AAAR 39th Annual Conference
October 18 - October 22, 2021

Virtual Conference

Abstract View


Toxic Emissions from Fires at the Wildland Urban Interface: Laboratory Measurement of Formaldehyde and Aerosol from Building Materials

KATHERINE BENEDICT, James E. Lee, Kyle Gorkowski, Manvendra Dubey, Allison Aiken, Los Alamos National Laboratory

     Abstract Number: 371
     Working Group: Wildfire Aerosols

Abstract
Emissions from burning urban fuels including home building materials and plastics has not received much attention, yet are likely to release greater amounts of toxics into the atmosphere. Fires regularly occur in populated areas and are spreading across the wildland urban interface (WUI) threatening neighborhoods with increasing severity due to drought and land use changes. In order characterize the toxicity of urban fires we report on laboratory measurements aerosol and trace gas emissions from burning of targeted building materials. Emissions from plywood, melamine particle board, pressure treated lumber, and MDF, all with known composition are quantified and contrasted with traditional natural hardwood fuels.
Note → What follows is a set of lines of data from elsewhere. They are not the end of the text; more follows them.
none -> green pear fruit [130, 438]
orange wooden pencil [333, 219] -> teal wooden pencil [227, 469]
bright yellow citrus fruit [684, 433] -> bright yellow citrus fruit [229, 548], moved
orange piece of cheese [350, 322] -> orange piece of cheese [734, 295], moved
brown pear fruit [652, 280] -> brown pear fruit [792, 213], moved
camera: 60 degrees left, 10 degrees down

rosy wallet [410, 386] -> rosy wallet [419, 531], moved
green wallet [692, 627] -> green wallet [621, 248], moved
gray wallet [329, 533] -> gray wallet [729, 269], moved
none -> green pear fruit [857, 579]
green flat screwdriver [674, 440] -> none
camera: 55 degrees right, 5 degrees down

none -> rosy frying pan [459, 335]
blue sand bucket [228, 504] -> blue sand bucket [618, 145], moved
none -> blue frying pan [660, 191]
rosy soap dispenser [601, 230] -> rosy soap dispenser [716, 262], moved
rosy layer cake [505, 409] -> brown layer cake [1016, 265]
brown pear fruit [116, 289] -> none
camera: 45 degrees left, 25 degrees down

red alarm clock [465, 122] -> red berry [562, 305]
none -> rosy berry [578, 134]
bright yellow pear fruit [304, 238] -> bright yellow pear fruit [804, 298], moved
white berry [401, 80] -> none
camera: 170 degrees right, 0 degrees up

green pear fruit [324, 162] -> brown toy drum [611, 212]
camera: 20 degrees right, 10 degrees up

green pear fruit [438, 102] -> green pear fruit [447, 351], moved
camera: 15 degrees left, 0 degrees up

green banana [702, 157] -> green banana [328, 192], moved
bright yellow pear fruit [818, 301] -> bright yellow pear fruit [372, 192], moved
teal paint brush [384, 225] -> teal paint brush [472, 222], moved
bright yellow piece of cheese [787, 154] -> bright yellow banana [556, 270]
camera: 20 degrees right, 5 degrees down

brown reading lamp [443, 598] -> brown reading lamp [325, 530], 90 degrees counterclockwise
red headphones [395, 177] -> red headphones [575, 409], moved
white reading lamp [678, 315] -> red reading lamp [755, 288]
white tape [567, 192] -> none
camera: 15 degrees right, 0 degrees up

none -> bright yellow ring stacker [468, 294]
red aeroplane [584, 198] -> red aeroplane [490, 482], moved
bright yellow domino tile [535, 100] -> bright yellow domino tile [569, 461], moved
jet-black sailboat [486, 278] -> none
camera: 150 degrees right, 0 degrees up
We report significant emission of formaldehyde, a toxic EPA regulated gas, from plywood in an open wood-stove burner. We also measure the size distribution, soot and metal content of the smoke aerosols and interpret it using the composition of the fuel and the combustion phase. Finally, we will report detailed chemical results of emissions using a new closed-system tube furnace. In these burning experiment temperatures will be slowly ramped up and trace gas emissions from pyrolysis, smoldering and flaming phases are resolved. Our gas phase analysis focuses on formaldehyde (HCHO), CO, and CO2 while aerosol are characterized for their optical properties, organic, inorganic , and black carbon content, and size distribution. While our preliminary analysis did not detect a significant presence of metals in smoke this issue will be explored further with our soot particle aerosol mass spectrometer. Finally, smoke emissions from urban and natural fuels will be contrasted to better attribute their toxicity.